The Bureau of Labor Statistics and Bureau of Economic Analysis do heroic work with the tools and mandates they have, but those tools are antiquated for our modern, rapidly-changing economy. We have the technology to measure inflation more accurately, more frequently, and with more granularity than ever before. What we lack is the political commitment to fund and implement these improvements.
It’s time for Congress to treat statistical infrastructure with the seriousness it deserves—funding adequate modernization, mandating quarterly basket updates, requiring transparency in quality adjustments, and building redundancy against measurement failures. For economists and policymakers, it’s time to engage honestly with the limitations of our current measures and stop pretending that decades-old methodologies are fit for purpose in 2025.

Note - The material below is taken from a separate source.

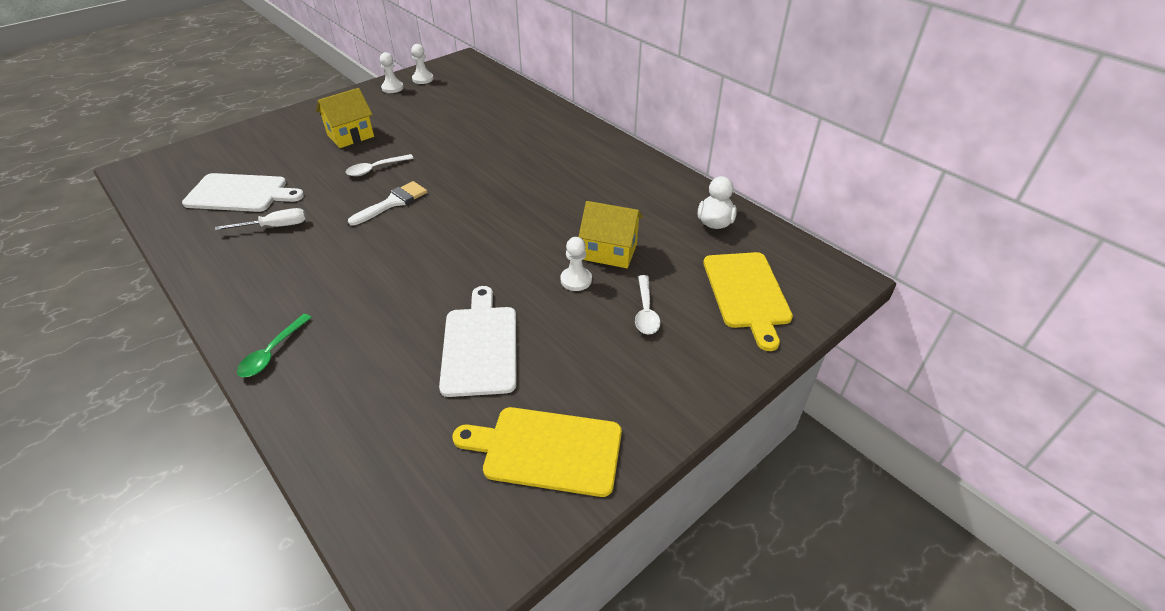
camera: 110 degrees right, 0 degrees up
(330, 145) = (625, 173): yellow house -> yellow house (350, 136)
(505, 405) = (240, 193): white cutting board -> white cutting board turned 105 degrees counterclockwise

America’s families deserve inflation statistics that reflect their reality, not a lagging, smoothed, quality-adjusted approximation that serves the convenience of policymakers more than the needs of the people. The cost of continuing with broken measures far exceeds the investment needed to fix them.
And fixing measurement is just the first step. Even with better data, we’ll still need to wrestle with equally important questions about the Fed’s targeting framework itself—whether 2% inflation should be a point target or averaged over time, and over what horizon. But we can’t have that conversation productively until we’re confident we’re measuring inflation accurately in the first place. Let’s start by getting the measurement right.